Начнем же, братья, повесть сию
от старого Владимира до нынешнего Игоря,
что опоясал ум крепостью своею
и поощрил сердце свое мужеством;
исполнившись ратного духа,
навел свои ратные полки на землю Половецкую
за землю Русскую.

Тогда Игорь взглянул на светлое солнце
и увидел от него тьмою все свое войско прикрытым.
И сказал Игорь дружине своей:
"Братья и дружина!
Лучше убитым быть, чем полоненным быть;
а сядем, братья, на своих борзых коней
да посмотрим синего Дону!"
Вспала князю на ум охота,
и знамение жажда ему заслонила -
испытать Дону великого.
"Хочу же, - сказал, - копье преломить в конце поля
Половецкого;
с вами, русичи, хочу голову сложить
либо испить шеломом Дону!"

О Боян, соловей старого времени!
Если б ты о тех боях пророкотал,
скача, соловей, по мысленну древу,
летая умом в подоблачьи,
свивая славу вокруг этого времени!
Рыща тропой Трояновой, через поля на горы,
петь было бы песнь Игореву, того Трояна внуку:
"Не буря соколов занесла за поля широкие,
не галочьи стаи бегут к Дону великому".
Или воспеть было, вещий боян, внук Велесов:
"Кони ржут за Сулою,
звенит слава в Киеве,
трубы трубят в Новегороде,
стоят стяги в Путивле..."
Игорь ждет мила брата Всеволода.
И сказал ему буй-тур Всеволод:
"Один брат, один свет светлый ты, Игорь!
Оба мы - Святославичи.
Седлай брат, своих борзых коней,
а мои-то готовы, оседланы у Курска заранее.
А мои ведь куряне - славные воины:
под трубами повиты,
под шеломами взлелеяны
с конца копья вскормлены;
пути им ведомы,
овраги знаемы,
луки у них натянуты,
колчаны отворены,
сабли изострены;
сами скачут, словно серые волки в поле,
ищучи себе чести, а князю славы".

Тогда вступил Игорь-князь в златое стремя
и поехал по чистому полю.
Солнце ему тьмою путь заступало;
ночь, стонущи, ему грозою птиц пробудила;
свист звериный встал вблизи;
Див кличет с вершины дерева,
велит послушать земле незнаемой,
Волге, и Поморию, и Посулию,
и Сурожу, и Корсуню,
и тебе, Тмутороканский истукан!
А половцы нетоптаными дорогами
побежали к Дону великому;
кричат телеги в полуночи,
как лебеди распуганные.
Игорь к Дону войско ведет.
Уже весть о беде несет ему птица дубравная;
волки грозу манят по оврагам;
орлы клектом на кости зверя зовут;
лисицы брешут на червленые щиты.
О Русская земля!
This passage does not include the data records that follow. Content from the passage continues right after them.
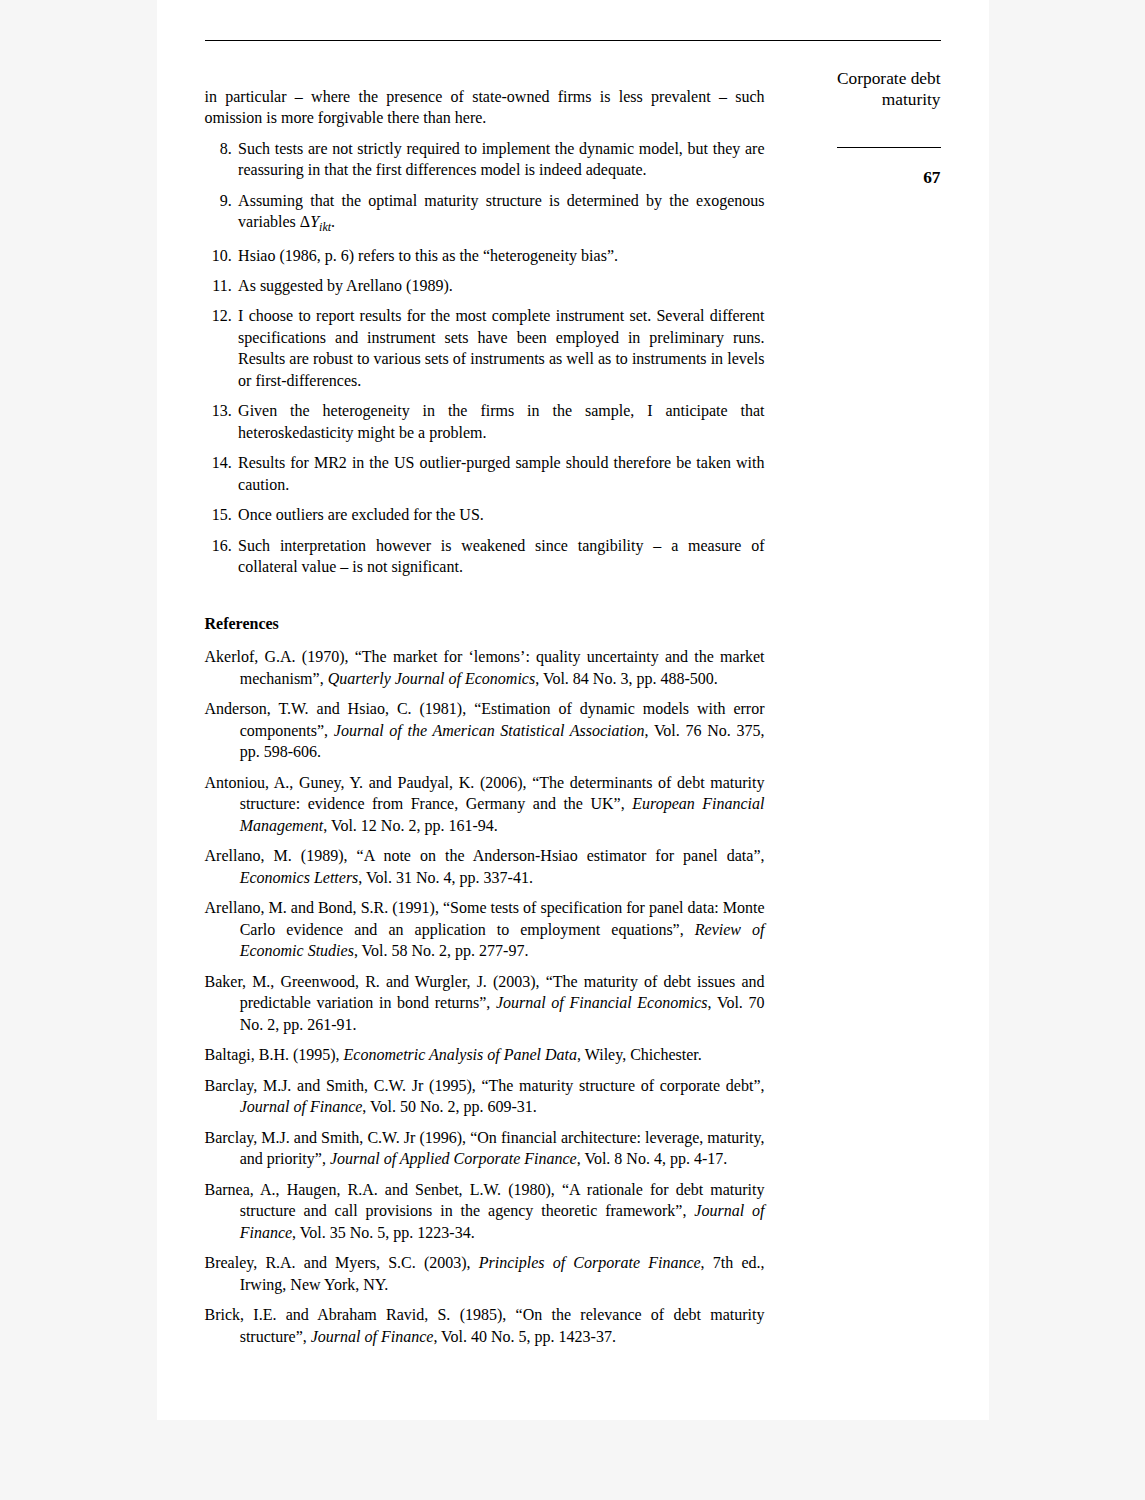Corporate debt
maturity
67
in particular – where the presence of state-owned firms is less prevalent – such omission is more forgivable there than here.
8. Such tests are not strictly required to implement the dynamic model, but they are reassuring in that the first differences model is indeed adequate.
9. Assuming that the optimal maturity structure is determined by the exogenous variables ΔYikt.
10. Hsiao (1986, p. 6) refers to this as the “heterogeneity bias”.
11. As suggested by Arellano (1989).
12. I choose to report results for the most complete instrument set. Several different specifications and instrument sets have been employed in preliminary runs. Results are robust to various sets of instruments as well as to instruments in levels or first-differences.
13. Given the heterogeneity in the firms in the sample, I anticipate that heteroskedasticity might be a problem.
14. Results for MR2 in the US outlier-purged sample should therefore be taken with caution.
15. Once outliers are excluded for the US.
16. Such interpretation however is weakened since tangibility – a measure of collateral value – is not significant.
References
Akerlof, G.A. (1970), “The market for ‘lemons’: quality uncertainty and the market mechanism”, Quarterly Journal of Economics, Vol. 84 No. 3, pp. 488-500.
Anderson, T.W. and Hsiao, C. (1981), “Estimation of dynamic models with error components”, Journal of the American Statistical Association, Vol. 76 No. 375, pp. 598-606.
Antoniou, A., Guney, Y. and Paudyal, K. (2006), “The determinants of debt maturity structure: evidence from France, Germany and the UK”, European Financial Management, Vol. 12 No. 2, pp. 161-94.
Arellano, M. (1989), “A note on the Anderson-Hsiao estimator for panel data”, Economics Letters, Vol. 31 No. 4, pp. 337-41.
Arellano, M. and Bond, S.R. (1991), “Some tests of specification for panel data: Monte Carlo evidence and an application to employment equations”, Review of Economic Studies, Vol. 58 No. 2, pp. 277-97.
Baker, M., Greenwood, R. and Wurgler, J. (2003), “The maturity of debt issues and predictable variation in bond returns”, Journal of Financial Economics, Vol. 70 No. 2, pp. 261-91.
Baltagi, B.H. (1995), Econometric Analysis of Panel Data, Wiley, Chichester.
Barclay, M.J. and Smith, C.W. Jr (1995), “The maturity structure of corporate debt”, Journal of Finance, Vol. 50 No. 2, pp. 609-31.
Barclay, M.J. and Smith, C.W. Jr (1996), “On financial architecture: leverage, maturity, and priority”, Journal of Applied Corporate Finance, Vol. 8 No. 4, pp. 4-17.
Barnea, A., Haugen, R.A. and Senbet, L.W. (1980), “A rationale for debt maturity structure and call provisions in the agency theoretic framework”, Journal of Finance, Vol. 35 No. 5, pp. 1223-34.
Brealey, R.A. and Myers, S.C. (2003), Principles of Corporate Finance, 7th ed., Irwing, New York, NY.
Brick, I.E. and Abraham Ravid, S. (1985), “On the relevance of debt maturity structure”, Journal of Finance, Vol. 40 No. 5, pp. 1423-37.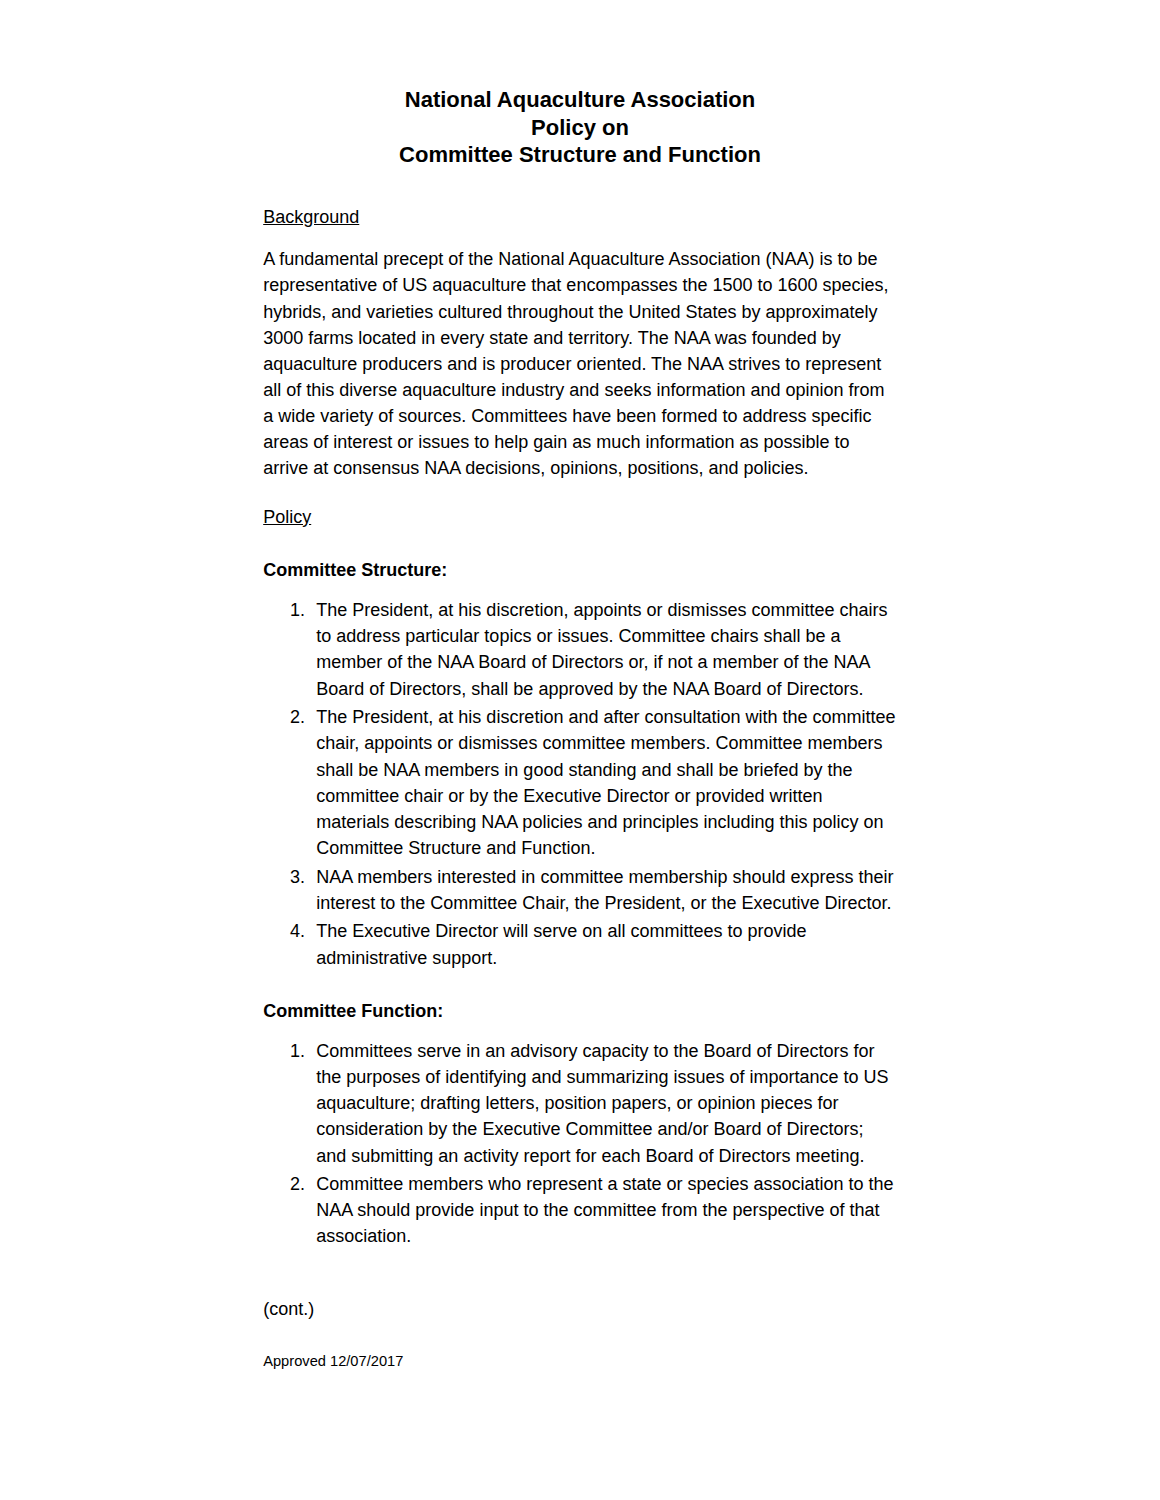National Aquaculture Association
Policy on
Committee Structure and Function
Background
A fundamental precept of the National Aquaculture Association (NAA) is to be representative of US aquaculture that encompasses the 1500 to 1600 species, hybrids, and varieties cultured throughout the United States by approximately 3000 farms located in every state and territory. The NAA was founded by aquaculture producers and is producer oriented. The NAA strives to represent all of this diverse aquaculture industry and seeks information and opinion from a wide variety of sources. Committees have been formed to address specific areas of interest or issues to help gain as much information as possible to arrive at consensus NAA decisions, opinions, positions, and policies.
Policy
Committee Structure:
The President, at his discretion, appoints or dismisses committee chairs to address particular topics or issues. Committee chairs shall be a member of the NAA Board of Directors or, if not a member of the NAA Board of Directors, shall be approved by the NAA Board of Directors.
The President, at his discretion and after consultation with the committee chair, appoints or dismisses committee members. Committee members shall be NAA members in good standing and shall be briefed by the committee chair or by the Executive Director or provided written materials describing NAA policies and principles including this policy on Committee Structure and Function.
NAA members interested in committee membership should express their interest to the Committee Chair, the President, or the Executive Director.
The Executive Director will serve on all committees to provide administrative support.
Committee Function:
Committees serve in an advisory capacity to the Board of Directors for the purposes of identifying and summarizing issues of importance to US aquaculture; drafting letters, position papers, or opinion pieces for consideration by the Executive Committee and/or Board of Directors; and submitting an activity report for each Board of Directors meeting.
Committee members who represent a state or species association to the NAA should provide input to the committee from the perspective of that association.
(cont.)
Approved 12/07/2017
Уже за холмом осталась ты!

Долго ночь длится;
заря свет заронила;
мгла поля покрыла;
щекот соловья уснул,
говор галок пробудился.
Русичи великие поля червлеными щитами перегородили,
ищучи себе чести, а князю славы.

С рассвету в пятницу потоптали они поганые полки
половецкие
и, разлетевшись стрелами по полю,
помчали красных девок половецких,
а с ними золото, и шелка, и дорогие аксамиты.
Покровами, и епанчами, и кожухами начали мосты
мостить
по болотам и топким местам,
и всякими узорочьями половецкими.
Червлен стяг, бела хоругвь,
червлена челка, серебряно древко -
храброму Святославичу!

Дремлет в поле Олегово храброе гнездо. Далече
залетело!
Не была ему обида суждена
ни от сокола, ни от кречета, ни от тебя, черный ворон,
поганый половчанин!

Гза бежит серым волком,
Кончак за ним следом едет к Дону великому.

Другого дня ранней ранью
кровавые зори свет возвещают;
черные тучи с моря идут,
хотят прикрыть четыре солнца,
а в них трепещут синие молнии.
Быть грому великому!
Идти дождю стрелами с Дону великого!
Тут-то копьям преломиться,
тут-то саблям притупиться
о шеломы половецкие
на реке на Каяле, у Дону великого.
О Русская земля! Уже за холмом осталась ты!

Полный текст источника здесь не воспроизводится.